1st Tip: Educate yourself
There is always plenty of professional development going on somewhere. It may take a bit of time searching for it and not every event is convenient but if you avoid going to professional development at your own translation agency or confine yourself to the odd event that crops up you are missing out. You can always become a better translator. It may be learning about software, business models, workflow or translation skills that you didn’t know about. But anything that gives you something which makes you a better translator will distinguish you from the rest of the pack and provide you with the opportunity to attract higher paying clients or more prestigious (and more remunerative) projects.
2nd Tip: Make an effort to look for new clients
Don’t just wait for new work to turn up. Actively look for it. Don’t bother with the largest companies, especially the multinationals. This might seem difficult at first but is worth pursuing. Look for the small businesses where you think that you language combo and skills are likely to appeal to and get in touch with them. Send a personalised email or link to your LinkedIn page and let them know what you can offer them.
3rd Tip: Set a bottom line rate
It can become too much of a habit to give a discount just in order to seal a client’s project. Do this too much and you are going backwards fast.

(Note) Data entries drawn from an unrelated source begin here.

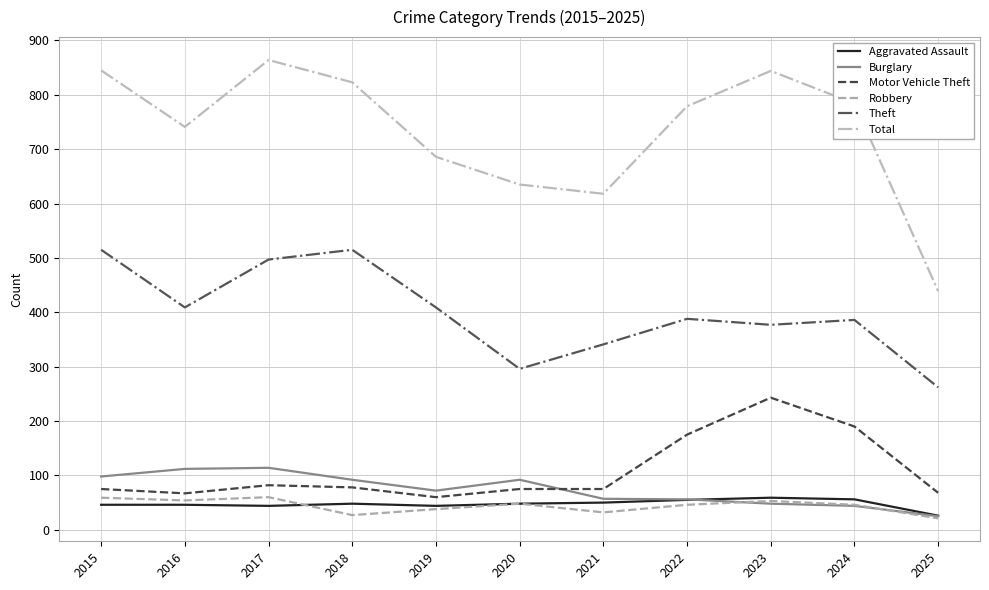

Where is Total nearest to the value 651?

2020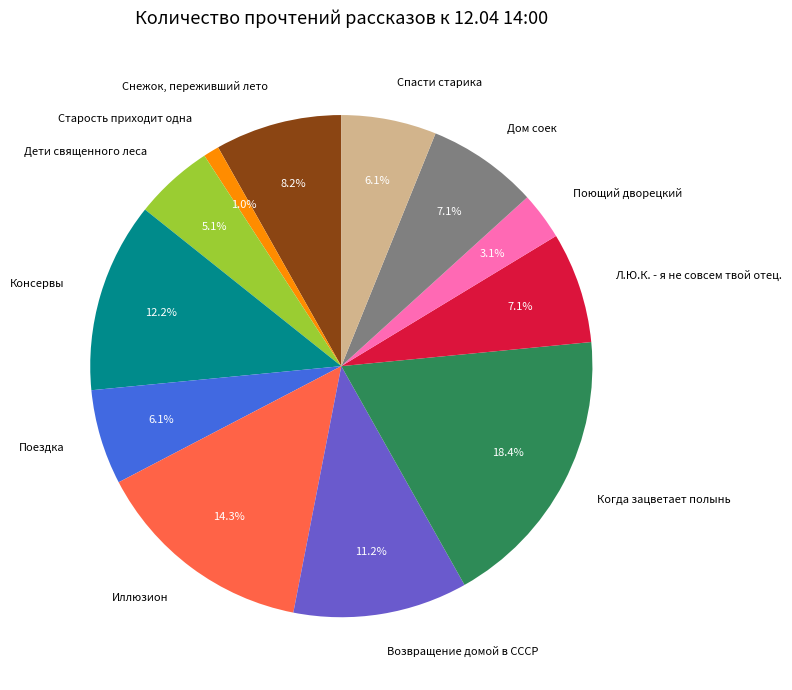

Do Дети священного леса and Иллюзион together represent more than half of the pie?

No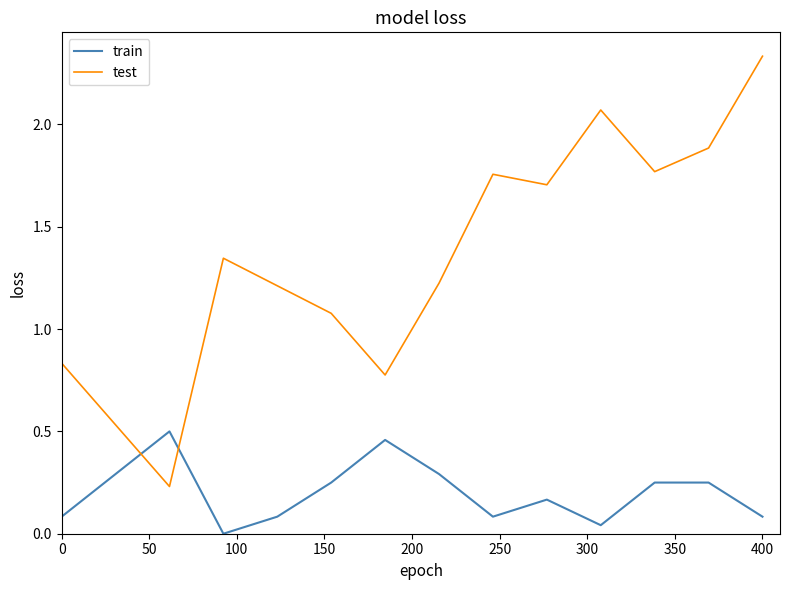

Rank the series by their maximum value, from lowest to highest.

train, test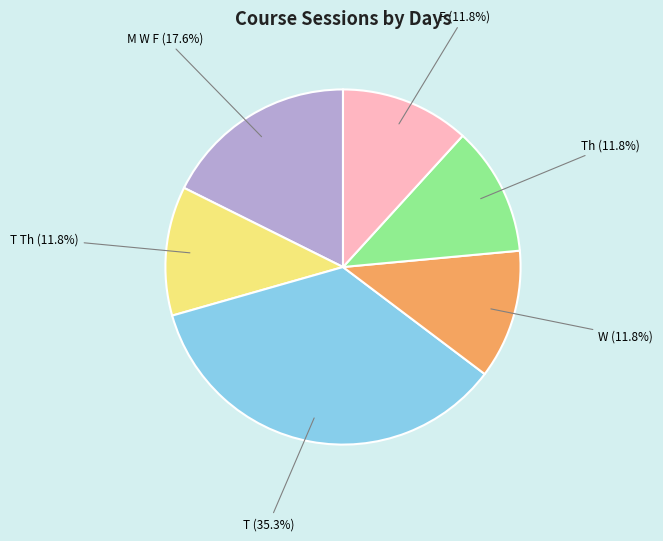

Is there a majority slice in this chart?

No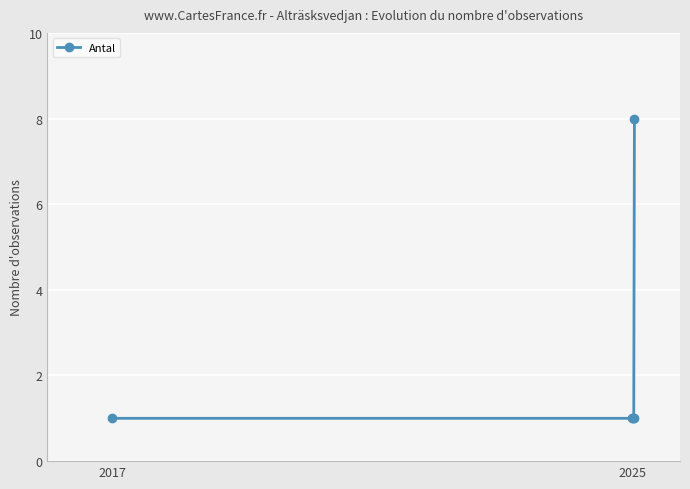

What is the maximum value shown in the chart?

8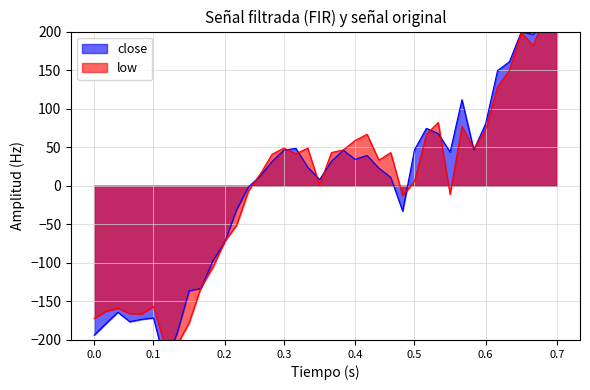

Which series has the largest total across all categories?

low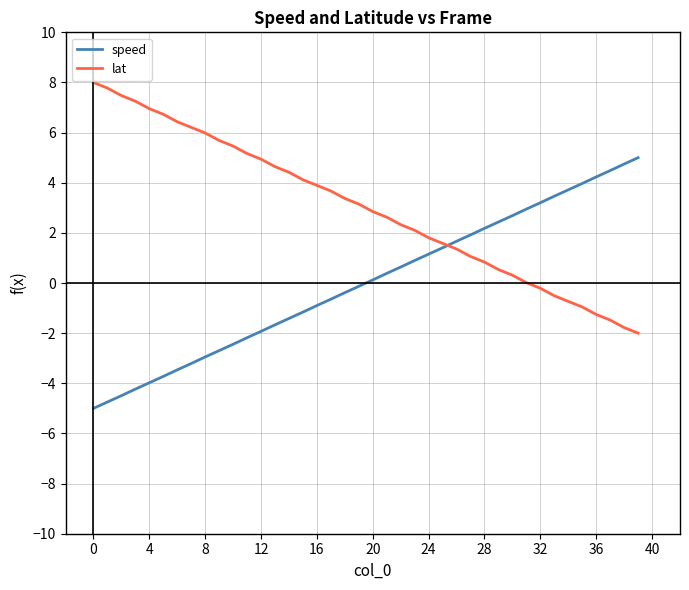

What is the sum of all speed values?

-0.1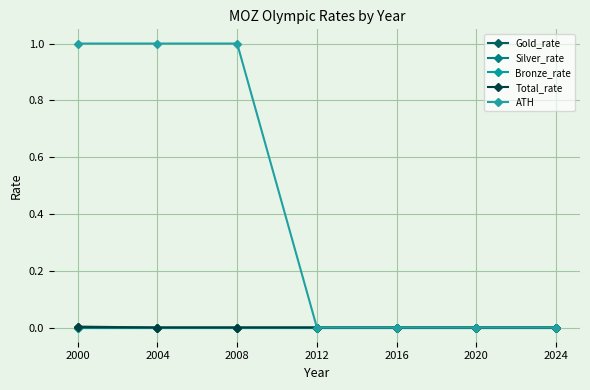

List the series in order of their peak value, highest first.

ATH, Gold_rate, Total_rate, Silver_rate, Bronze_rate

You may end up spending far too much time making ends meet and not enough time improving your exposure to clients. Set a bottom line limit and make sure that would be clients know what this is. A clearly advertised rate means you don’t waste time negotiating at the last minute.
4th Tip: Look for the new clients that suddenly need a good translator
Getting in on the act is a way to form a business relationship with a new client. Don’t forget that the need for professional translation can come as a revelation to many people, especially businesses that are only now just thinking of the potential of international sales. If you can handle their requirements, then the trick is to beat the rest to their door step.